Configuring and activating the policy agent (PAGENT)
Configure PAGENT by updating the
TCP/IP profile, granting RACF® permission
to TCP/IP resources, preparing the PAGENT startup JCL, and activating
syslogd.
To enable PAGENT for AT-TLS, complete
the following steps. For a more detailed description of how to install
and configure PAGENT, see the
Policy-based networking chapter
of the z/OS® Communications
Server IP Configuration Guide on the
z/OS library web page.
- Update the TCP/IP profile.
You must make
two changes to the TCP/IP profile to enable AT-TLS:
- Add the statement TCPCONFIG TTLS to activate
the functionality of AT-TLS inside the TCP/IP stack.
- Add PAGENT to the AUTOLOG list.
- Grant RACF permissions
to TCP/IP resources.
Users require permissions to
the following resources as part of activating PAGENT:
- Define PAGENT as a started task with its own user ID.

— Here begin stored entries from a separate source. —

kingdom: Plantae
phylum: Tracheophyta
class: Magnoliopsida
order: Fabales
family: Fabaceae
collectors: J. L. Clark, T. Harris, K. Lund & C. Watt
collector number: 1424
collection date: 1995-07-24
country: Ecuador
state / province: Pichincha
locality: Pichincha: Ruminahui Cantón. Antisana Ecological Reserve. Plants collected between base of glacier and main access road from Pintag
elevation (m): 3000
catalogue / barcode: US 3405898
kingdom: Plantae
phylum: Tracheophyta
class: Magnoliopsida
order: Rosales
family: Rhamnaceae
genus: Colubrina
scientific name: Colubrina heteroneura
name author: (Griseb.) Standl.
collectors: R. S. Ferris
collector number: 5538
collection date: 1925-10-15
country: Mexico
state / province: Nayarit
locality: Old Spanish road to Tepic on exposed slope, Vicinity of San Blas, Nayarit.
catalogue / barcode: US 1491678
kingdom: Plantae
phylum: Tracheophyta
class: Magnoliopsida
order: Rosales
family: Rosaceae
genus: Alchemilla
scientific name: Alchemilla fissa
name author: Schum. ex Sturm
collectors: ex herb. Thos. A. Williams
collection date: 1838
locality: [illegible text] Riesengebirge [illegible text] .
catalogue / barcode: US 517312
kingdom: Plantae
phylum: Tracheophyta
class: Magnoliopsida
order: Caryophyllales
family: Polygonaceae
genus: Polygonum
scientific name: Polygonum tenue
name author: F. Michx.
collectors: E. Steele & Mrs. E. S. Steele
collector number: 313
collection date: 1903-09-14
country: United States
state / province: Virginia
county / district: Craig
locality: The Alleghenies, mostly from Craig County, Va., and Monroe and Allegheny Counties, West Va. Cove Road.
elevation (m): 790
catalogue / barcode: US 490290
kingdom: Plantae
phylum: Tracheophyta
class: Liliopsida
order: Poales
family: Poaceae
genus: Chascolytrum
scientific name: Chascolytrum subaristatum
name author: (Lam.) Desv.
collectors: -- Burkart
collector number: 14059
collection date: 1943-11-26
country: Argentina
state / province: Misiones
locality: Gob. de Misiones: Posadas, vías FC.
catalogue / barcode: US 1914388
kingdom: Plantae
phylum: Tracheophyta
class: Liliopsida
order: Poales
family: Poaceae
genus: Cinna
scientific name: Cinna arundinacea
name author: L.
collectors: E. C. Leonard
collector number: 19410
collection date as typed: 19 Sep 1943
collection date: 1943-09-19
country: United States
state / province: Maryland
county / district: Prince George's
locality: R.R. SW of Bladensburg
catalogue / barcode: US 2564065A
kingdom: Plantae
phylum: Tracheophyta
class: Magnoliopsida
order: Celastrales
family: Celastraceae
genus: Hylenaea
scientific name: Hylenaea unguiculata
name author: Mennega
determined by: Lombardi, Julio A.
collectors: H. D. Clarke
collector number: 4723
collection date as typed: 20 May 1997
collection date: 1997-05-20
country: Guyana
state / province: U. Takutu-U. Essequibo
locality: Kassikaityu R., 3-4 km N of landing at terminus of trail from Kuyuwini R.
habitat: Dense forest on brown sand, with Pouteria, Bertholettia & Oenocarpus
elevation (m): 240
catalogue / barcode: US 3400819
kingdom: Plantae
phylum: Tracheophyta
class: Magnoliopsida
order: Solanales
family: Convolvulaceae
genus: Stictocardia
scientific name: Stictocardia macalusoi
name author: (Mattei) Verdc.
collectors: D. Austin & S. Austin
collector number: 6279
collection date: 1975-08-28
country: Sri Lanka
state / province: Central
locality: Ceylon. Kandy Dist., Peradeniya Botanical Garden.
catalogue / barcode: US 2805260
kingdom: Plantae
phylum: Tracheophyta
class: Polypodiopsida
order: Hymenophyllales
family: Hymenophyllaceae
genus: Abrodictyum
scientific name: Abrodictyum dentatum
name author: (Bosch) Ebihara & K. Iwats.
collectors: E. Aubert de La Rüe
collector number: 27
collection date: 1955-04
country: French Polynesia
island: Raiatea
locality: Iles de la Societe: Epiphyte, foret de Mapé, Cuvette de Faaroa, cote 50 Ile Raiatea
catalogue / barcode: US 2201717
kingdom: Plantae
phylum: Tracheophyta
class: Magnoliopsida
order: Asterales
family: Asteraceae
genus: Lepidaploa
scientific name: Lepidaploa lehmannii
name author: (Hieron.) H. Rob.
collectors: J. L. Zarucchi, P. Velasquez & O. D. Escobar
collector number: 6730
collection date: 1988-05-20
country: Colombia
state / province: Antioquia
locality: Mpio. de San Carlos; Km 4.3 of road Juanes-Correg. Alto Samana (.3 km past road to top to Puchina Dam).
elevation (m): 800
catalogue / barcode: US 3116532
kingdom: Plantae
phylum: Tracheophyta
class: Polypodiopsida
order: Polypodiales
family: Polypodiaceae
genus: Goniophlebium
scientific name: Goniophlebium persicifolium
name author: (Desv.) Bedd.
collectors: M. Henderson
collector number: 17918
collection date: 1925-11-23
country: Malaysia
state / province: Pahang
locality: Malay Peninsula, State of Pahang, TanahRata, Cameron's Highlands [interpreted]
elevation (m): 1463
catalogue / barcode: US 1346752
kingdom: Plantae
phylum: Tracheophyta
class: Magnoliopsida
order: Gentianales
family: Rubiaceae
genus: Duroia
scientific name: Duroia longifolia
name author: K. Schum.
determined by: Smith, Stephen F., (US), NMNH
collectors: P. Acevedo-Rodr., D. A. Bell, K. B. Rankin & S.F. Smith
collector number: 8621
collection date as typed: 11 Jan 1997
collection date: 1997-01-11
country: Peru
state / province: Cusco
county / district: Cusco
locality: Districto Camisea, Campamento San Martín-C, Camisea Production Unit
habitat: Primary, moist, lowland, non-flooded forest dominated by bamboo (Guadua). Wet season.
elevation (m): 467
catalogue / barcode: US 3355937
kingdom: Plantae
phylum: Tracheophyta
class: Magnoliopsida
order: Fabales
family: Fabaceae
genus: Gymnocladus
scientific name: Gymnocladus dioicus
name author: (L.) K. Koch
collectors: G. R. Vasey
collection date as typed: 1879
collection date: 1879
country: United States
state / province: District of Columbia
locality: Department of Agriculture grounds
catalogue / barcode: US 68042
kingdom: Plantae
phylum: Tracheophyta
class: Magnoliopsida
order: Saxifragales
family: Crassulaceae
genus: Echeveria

- The EZB.INITSTACK.sysname.tcpprocname resource
profile controls which users can have access to the TCP/IP stack before
PAGENT is active. Give READ access to all users who do not require
PAGENT policies to access the TCP/IP stack; for example, PAGENT, NETVIEW, DB2®, and so on.
- The EZB.PAGENT.sysname.tcpprocname.* resource
controls which users can start, stop, and refresh PAGENT. Give READ
access to the users who are allowed to run the TSO/Unix commands Pagent or pasearch.
- The user ID of PAGENT must have READ access to the BPX.DAEMON
facility.
For more detailed information about the RACF permissions, check the sample
EZARACF in
the
TCPIP.SEZAINST library.
- Prepare the PAGENT startup JCL.
- Copy the sample JCL PAGENT in the TCPIP.SEZAINST library
to the system procedure library (for example, SYS1.PROCLIB).
- Edit the JCL according to your installation standards.
Specify the location of the PAGENT configuration file (for example, /etc/pagent/pagent.config).
You can specify the location and name of the configuration file by
setting the environment variable PAGENT_CONFIG_FILE=/etc/pagent/pagent.config.
The environment variables for the TCP/IP stack are usually specified
in a member (for example, ENVVARS) of the TCP/IP parameters library
(for example, TCPIP.PARMS). The PAGENT JCL has ddname
STDENV that points to the member with the environment variables definitions.
The PAGENT configuration file (/etc/pagent/pagent.config)
specifies the location and name of the PAGENT stack-specific configuration
file by using the statement TcpImage: TcpImage TCPIP /etc/pagent/TCPIP.image
FLUSH NOPURGE 1800.
The stack-specific configuration
file (/etc/pagent/TCPIP.image) specifies the
location and name of the AT-TLS policies file by using the statement TTLSConfig:
TTLSConfig /etc/pagent/TCPIP_TTLS.policy.
- Activate the system log daemon (syslogd).
Syslogd
acts as the central message logging facility for PAGENT and AT-TLS.
Syslogd is not specific to the policy infrastructure, but the policy
infrastructure depends on syslogd to provide a central logging facility
to maintain an audit trail. If you do not start syslogd, messages
are lost. Start one syslog daemon per LPAR.
Define and install AT-TLS policies
for
IBM Integration Bus by following the instructions
in
Defining and installing AT-TLS policies.